Existe un sector de la opinión pública que está seguro de que esos múltiples intereses no cejarán hasta que el Estado abandone total o parcialmente el proyecto de la educación pública, que se encarna en el fundamental artículo tercero constitucional, y que la eterna y múltiple derecha mexicana sueña —en una utopía— en que la educación sea, al mismo tiempo, un vasto negocio y el vehículo ideológico para imponer las tesis neoliberales, así como la educación religiosa, que sería reaccionariamente católica.
Un poco de historia para recordar la vida de la idea e ideal de la educación pública. Pienso que esa idea surge como un producto inevitable de la Revolución Francesa: me acuerdo haber visto en París una escultura de Marat como padre de L´école publique.

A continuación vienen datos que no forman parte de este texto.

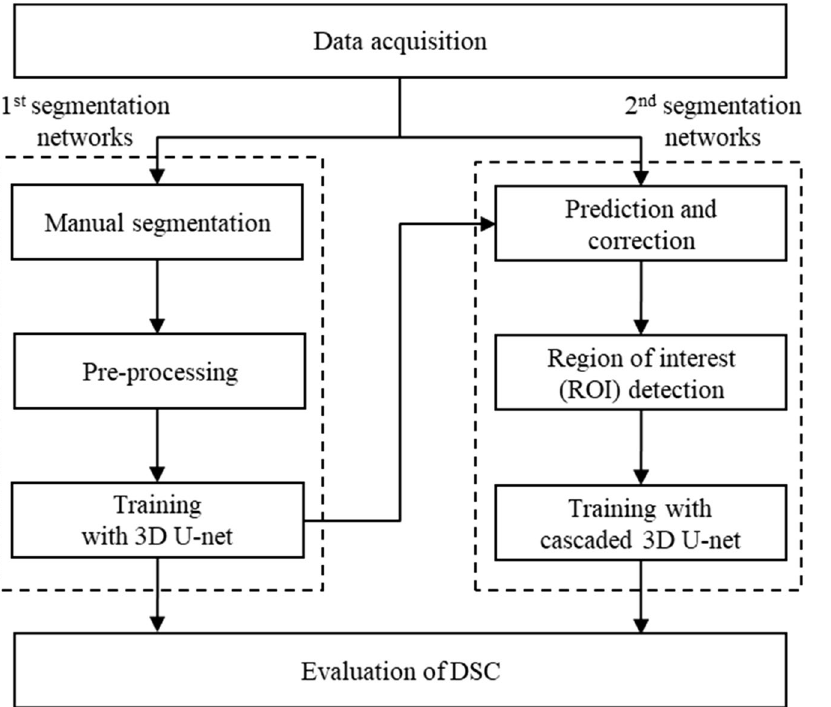
Figure 1. The overall procedures of a basic 3D U-Net and a cascaded 3D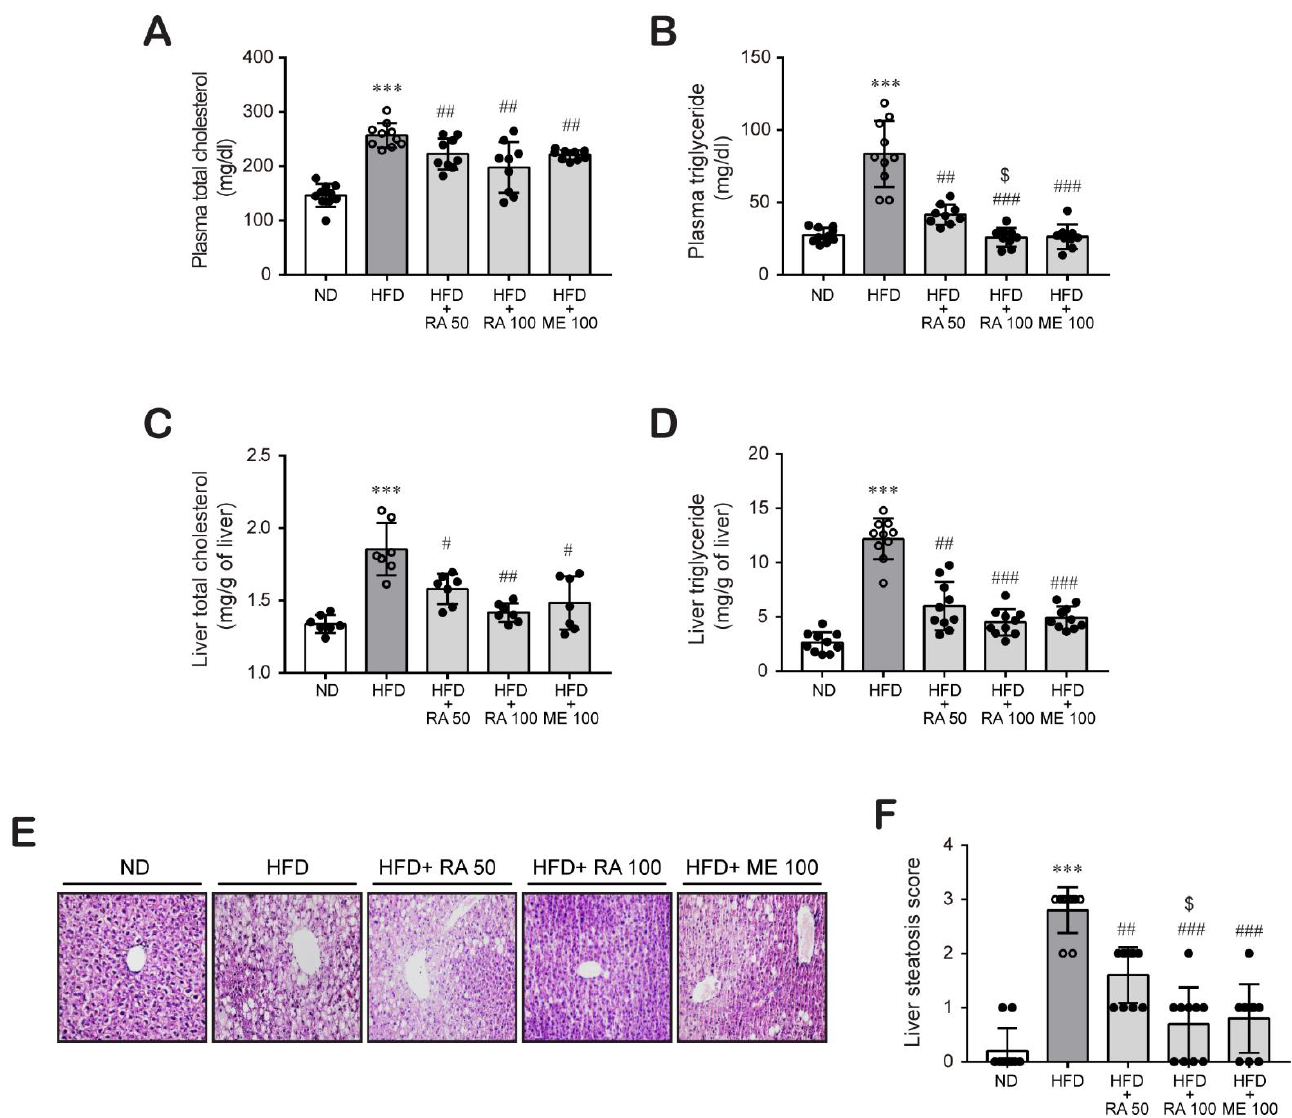
Figure 2. RA reduces plasma lipid and hepatic lipid accumulation and cellular injury in HFD-fed mice. Plasma total cholesterol ( A ) and triglyceride ( B ) levels were quantified in blood samples collected by heart puncture at sacrifice ( n = 9–10). ( C ) Hepatic total cholesterol ( n = 7) and ( D ) triglyceride levels were determined in liver tissue ( n = 9–10) as described in the Methods section. Data are presented as the mean ± SD. *** p < 0.001 vs. ND control mice; # p < 0.05, ## p < 0.01, ### p < 0.001 vs. HFD mice; $ p < 0.05 vs. RA 50. ( E , F ) H&E staining was performed to assess lipid accumulation in liver tissues (n = 10) ( E ), and histological scores for steatosis ranged from 0 to 3 in whole-value increments, where 0 = 0 – 5%, 1 = 6 – 33%, 2 = 34 – 66%, and 3 = 67 – 100% of hepatocytes positive for steatosis ( F ). Data are presented as the mean ± SEM. *** p < 0.001 vs. ND control mice; ## p < 0.01, ### p < 0.001 vs. HFD mice; $ p < 0.05 vs. RA 50. Scale bar, 100 µm.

Para la Revolución Francesa, que acababa de cortar literalmente la cabeza de la monarquía y de golpear la autoridad de la Iglesia aliada de la monarquía, era necesario imponer la educación pública para arrebatar a la Iglesia, simbolizada por los jesuitas, la educación. Ya sea ésta al nivel de la escuela elemental y alfabetizadora como de los niveles superiores que culminan en les grandes ecoles francesas como, normales, politécnicas, universidades públicas.
Un sistema que ha llegado hasta nuestros días y donde tantos ilustres mexicanos fueron becarios notables cuando para triunfar en México había que ser egresado de las universidades privadas y consagrado en las grandes universidades gringas como Yale, Chicago, Harvard, en donde adquirieron prestigio tantos de nuestros notables de la nueva clase de los científicos de siniestra memoria porfiriana.
Su humilde servidor estudió posgrados en Estados Unidos y en mi entrañable Holanda y, antiguo como soy, sigo prefiriendo Europa a Estados Unidos, sin desconocer el inmenso poder de ese sistema universitario norteamericano que por tantos años vive en intima cohabitación con las grandes empresas. Universidades increíblemente ricas, las estadounidenses, cuya opulencia yo simbolizo en las torres neogóticas de Yale o en los soberbios edificios de Harvard o el Tecnológico de Masachusets. Ésa es una gran educación privada.
Y con lagrimas en los ojos pienso en nuestras lamentables universidades privadas, con algunas dignas excepciones, universidades de una arrogante mediocridad que, diría mi maestro Miguel Ángel Marín, elocuente habitante de la colonia Guerrero de la ciudad de México, sólo sirven “pa llevarle el pulque a las universidades gringas”.
Mi maestro Marín había sido, claro, buen alumno de don Pablo González Casanova en la UNAM y luego sociólogo de la Sorbona, donde se infectó de dos querencias, la cultura francesa y el marxismo, pero perdón por caer en un bache de la memoria. Para la otra le seguimos en serio.